Eine Adresse ist aus der Stammrolle des Wismarer Vereins der Schlaraffi bekannt (Schlaraffia Vismaris). Das ist die Dankwartstr. 59. (Quelle: Chronistin Frauke Lewin)
Als letzte Adresse vor der Emigration ist die Dr.-Unruh-Str. 1 benannt.
+++Aktuell 24. Mai 2022 in Wismar+++
Auch diesen drei jüdischen Akademie-Dozenten wird auf diese Weise Erinnerung zuteil:
Im Rahmen des Projekts Stolpersteine forschten 2021 und 2022 SchülerInnen des Gerhart-Hauptmann-Gymnasiums Wismars zu vertriebenen jüdischen Dozenten der Ingenieur-Akademie und stellen nun in einem virtuellen Museum der Stiftung Mecklenburg die Ergebnisse vor.
Adolf Weingarten war das jüngste von 6 Kindern (geboren am 4. Dezember 1889 in Herford / Hansestadt in NRW) ) der Familie Vater Jakob Weingarten (Kaufmann, mit seinen Brüdern Ludwig und Julius ein gemeinsam betriebenes Lederwarengeschäft in Herford / Komturstr. 16) und Mutter Sara geb. Marcus, Tochter des Gerbereibesitzers Levy Marcus aus Burgsteinfurt.
Weingarten war verheiratet mit der "Arierin" Charlotte Günther, geb. 28.02.1893, Mittenwalde/Berlin. Er lebte seit 1925 in Wismar und vor der Emigration 1934 (ab dem 07.12.1933) noch einmal kurz in seinem Geburtsort Herford.
Quelle: Brade 2001:79; KAH KSHA 95; KAH KSHA 91; Einwohnermeldekartei Herford / über Kommunalarchiv Herford Stadtarchiv
Dr.-Ing. Weingarten kam aus der Industrie, war u.a. in den Zeppelin Werken Berlin Staaken als Chefkonstrukteur und Betriebsleiter (*) und vor seiner Dozentur von 1925 bis Oktober 1928 Oberingenieur in der Wismarer Podeus AG (und gemäß seiner Korrekturhinweise zum Laufbahnblatt auch Direktor und Vorstandsmitglied der AG) . (*) - lt. Prof. Dr. phil. Dipl.-Ing. Matthias Schubert, WB Heft 25/2019)

_DIE DATEN_.
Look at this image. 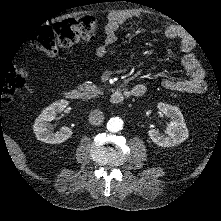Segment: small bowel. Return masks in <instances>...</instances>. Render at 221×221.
<instances>
[{
    "label": "small bowel",
    "instance_id": "obj_1",
    "mask_svg": "<svg viewBox=\"0 0 221 221\" xmlns=\"http://www.w3.org/2000/svg\"><path fill=\"white\" fill-rule=\"evenodd\" d=\"M140 16L139 12L124 10L120 12H112L108 15V22L105 26V36L101 44L96 47L95 53L98 57L115 55V51L111 46L117 41V33L120 26L131 18ZM167 37L174 39L177 32L173 28L166 30ZM193 43L189 38L180 41V49L183 53L182 65L190 76L188 79H165L162 86L170 91L185 92L191 94H203L206 91V83L204 81V70L191 53Z\"/></svg>",
    "mask_w": 221,
    "mask_h": 221
}]
</instances>
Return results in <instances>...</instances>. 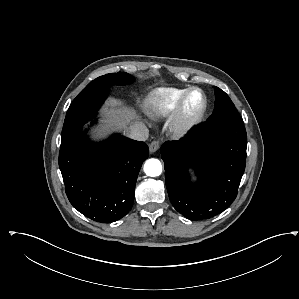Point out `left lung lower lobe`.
Here are the masks:
<instances>
[{
  "mask_svg": "<svg viewBox=\"0 0 299 299\" xmlns=\"http://www.w3.org/2000/svg\"><path fill=\"white\" fill-rule=\"evenodd\" d=\"M244 124L205 122L179 141L161 147L165 180L174 208L190 220L218 215L235 200L245 170ZM195 169L192 183L188 169Z\"/></svg>",
  "mask_w": 299,
  "mask_h": 299,
  "instance_id": "obj_1",
  "label": "left lung lower lobe"
}]
</instances>
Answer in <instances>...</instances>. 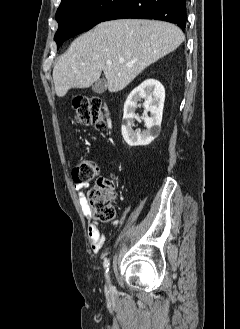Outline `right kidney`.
<instances>
[{
	"label": "right kidney",
	"instance_id": "right-kidney-1",
	"mask_svg": "<svg viewBox=\"0 0 240 329\" xmlns=\"http://www.w3.org/2000/svg\"><path fill=\"white\" fill-rule=\"evenodd\" d=\"M141 99H145L144 107L146 112H150V117L147 115L142 117L146 126V129L142 132L140 129L136 131L132 129L134 120H140L135 111ZM164 100L165 89L159 81L154 79L145 80L129 94L124 104L121 128L122 136L129 146L149 145L159 135Z\"/></svg>",
	"mask_w": 240,
	"mask_h": 329
}]
</instances>
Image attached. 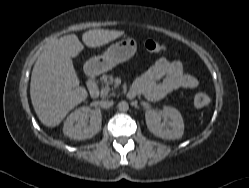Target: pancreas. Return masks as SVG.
I'll use <instances>...</instances> for the list:
<instances>
[{
    "instance_id": "1",
    "label": "pancreas",
    "mask_w": 249,
    "mask_h": 188,
    "mask_svg": "<svg viewBox=\"0 0 249 188\" xmlns=\"http://www.w3.org/2000/svg\"><path fill=\"white\" fill-rule=\"evenodd\" d=\"M113 80L112 75H103L101 77V97L108 96L109 92L113 90Z\"/></svg>"
}]
</instances>
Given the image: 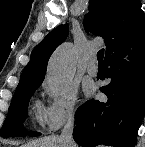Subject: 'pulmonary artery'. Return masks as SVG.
Wrapping results in <instances>:
<instances>
[{
	"label": "pulmonary artery",
	"mask_w": 145,
	"mask_h": 147,
	"mask_svg": "<svg viewBox=\"0 0 145 147\" xmlns=\"http://www.w3.org/2000/svg\"><path fill=\"white\" fill-rule=\"evenodd\" d=\"M96 57L95 56H91L89 59V63L87 66V72L90 76H96L98 74V67L96 65Z\"/></svg>",
	"instance_id": "obj_1"
}]
</instances>
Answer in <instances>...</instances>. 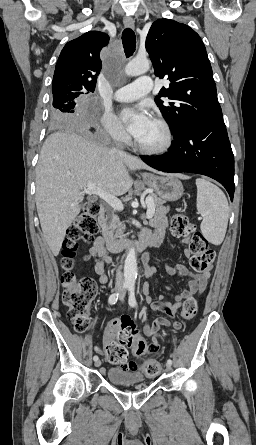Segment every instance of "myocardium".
I'll use <instances>...</instances> for the list:
<instances>
[{
  "label": "myocardium",
  "instance_id": "f54148a6",
  "mask_svg": "<svg viewBox=\"0 0 256 445\" xmlns=\"http://www.w3.org/2000/svg\"><path fill=\"white\" fill-rule=\"evenodd\" d=\"M153 121H155L163 130L164 133V141L162 144L156 147H147L140 144L136 139H134V146L141 152L149 155H159L166 153L173 144V132L169 123L163 119L162 117H154Z\"/></svg>",
  "mask_w": 256,
  "mask_h": 445
}]
</instances>
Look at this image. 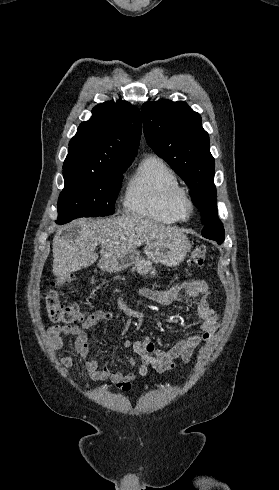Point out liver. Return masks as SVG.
<instances>
[{
	"mask_svg": "<svg viewBox=\"0 0 279 490\" xmlns=\"http://www.w3.org/2000/svg\"><path fill=\"white\" fill-rule=\"evenodd\" d=\"M72 224L81 228L77 240H64L62 230H58L54 236L52 272L57 278L92 266L99 258L95 252L97 246H102L99 252L102 258H118L148 242L176 240L184 236L178 228L159 226L137 216H117L104 220L80 218Z\"/></svg>",
	"mask_w": 279,
	"mask_h": 490,
	"instance_id": "liver-1",
	"label": "liver"
}]
</instances>
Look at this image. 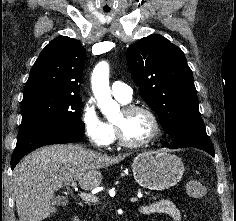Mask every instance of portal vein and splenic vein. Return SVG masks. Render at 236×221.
<instances>
[{
	"label": "portal vein and splenic vein",
	"mask_w": 236,
	"mask_h": 221,
	"mask_svg": "<svg viewBox=\"0 0 236 221\" xmlns=\"http://www.w3.org/2000/svg\"><path fill=\"white\" fill-rule=\"evenodd\" d=\"M71 186L73 188H76L77 184L76 182H72ZM80 197L82 200H84L85 202H91V203H96L98 201V198L90 193H86V192H81L80 193ZM139 200L138 197H132L130 198L131 202H137Z\"/></svg>",
	"instance_id": "18ae733b"
}]
</instances>
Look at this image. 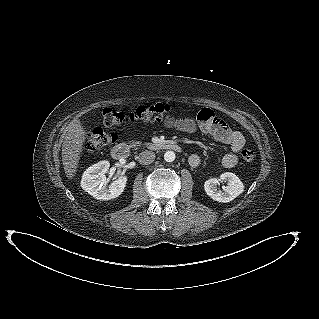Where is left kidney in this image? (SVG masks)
<instances>
[{
    "mask_svg": "<svg viewBox=\"0 0 319 319\" xmlns=\"http://www.w3.org/2000/svg\"><path fill=\"white\" fill-rule=\"evenodd\" d=\"M222 180L227 182V186L222 187V191L217 188V184ZM206 194L215 201L227 203L234 200L244 191V185L237 175L231 172H224L220 179L211 178L204 183Z\"/></svg>",
    "mask_w": 319,
    "mask_h": 319,
    "instance_id": "obj_1",
    "label": "left kidney"
}]
</instances>
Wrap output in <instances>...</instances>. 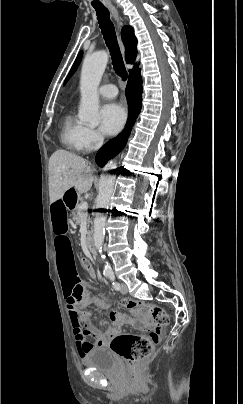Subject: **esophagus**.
Instances as JSON below:
<instances>
[{"instance_id":"obj_1","label":"esophagus","mask_w":243,"mask_h":404,"mask_svg":"<svg viewBox=\"0 0 243 404\" xmlns=\"http://www.w3.org/2000/svg\"><path fill=\"white\" fill-rule=\"evenodd\" d=\"M109 8H110L111 14L113 15V18H114L115 21H116L117 28H118V30L120 31V30H121V27H122V21H121L120 15H119V13H118V10H117V8H115V7H113V6H110ZM119 44H120L121 50H122V52H123V51H124V47H123V44H122V41H121L120 38H119Z\"/></svg>"}]
</instances>
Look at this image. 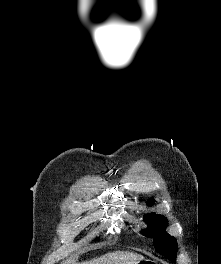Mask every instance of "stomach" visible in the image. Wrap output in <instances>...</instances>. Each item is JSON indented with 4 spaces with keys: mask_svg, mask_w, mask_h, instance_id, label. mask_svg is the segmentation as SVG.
<instances>
[{
    "mask_svg": "<svg viewBox=\"0 0 221 264\" xmlns=\"http://www.w3.org/2000/svg\"><path fill=\"white\" fill-rule=\"evenodd\" d=\"M135 264H157V263L150 259H142L137 261Z\"/></svg>",
    "mask_w": 221,
    "mask_h": 264,
    "instance_id": "0dacf381",
    "label": "stomach"
}]
</instances>
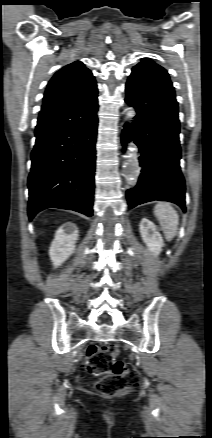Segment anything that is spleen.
<instances>
[{"label": "spleen", "mask_w": 212, "mask_h": 438, "mask_svg": "<svg viewBox=\"0 0 212 438\" xmlns=\"http://www.w3.org/2000/svg\"><path fill=\"white\" fill-rule=\"evenodd\" d=\"M154 215L159 220L167 241H172L178 230L179 216L168 202H159L154 207Z\"/></svg>", "instance_id": "3e777b00"}]
</instances>
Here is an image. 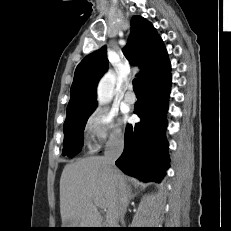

_AUFGABE 1_.
Wann und wo wurde Adolf Weingarten laut dem Text über Adolf Weingarten geboren?
_AUFGABE 2_.
Schreib aus dem Text über Adolf Weingarten alles von „Eine Adresse ist“ bis hinunter zu „Dr.-Unruh-Str. 1 benannt.“ heraus.

_LÖSUNG 1_.
Am 4. Dezember 1889 in Herford.

_LÖSUNG 2_.
Eine Adresse ist aus der Stammrolle des Wismarer Vereins der Schlaraffi bekannt (Schlaraffia Vismaris). Das ist die Dankwartstr. 59. (Quelle: Chronistin Frauke Lewin)
Als letzte Adresse vor der Emigration ist die Dr.-Unruh-Str. 1 benannt.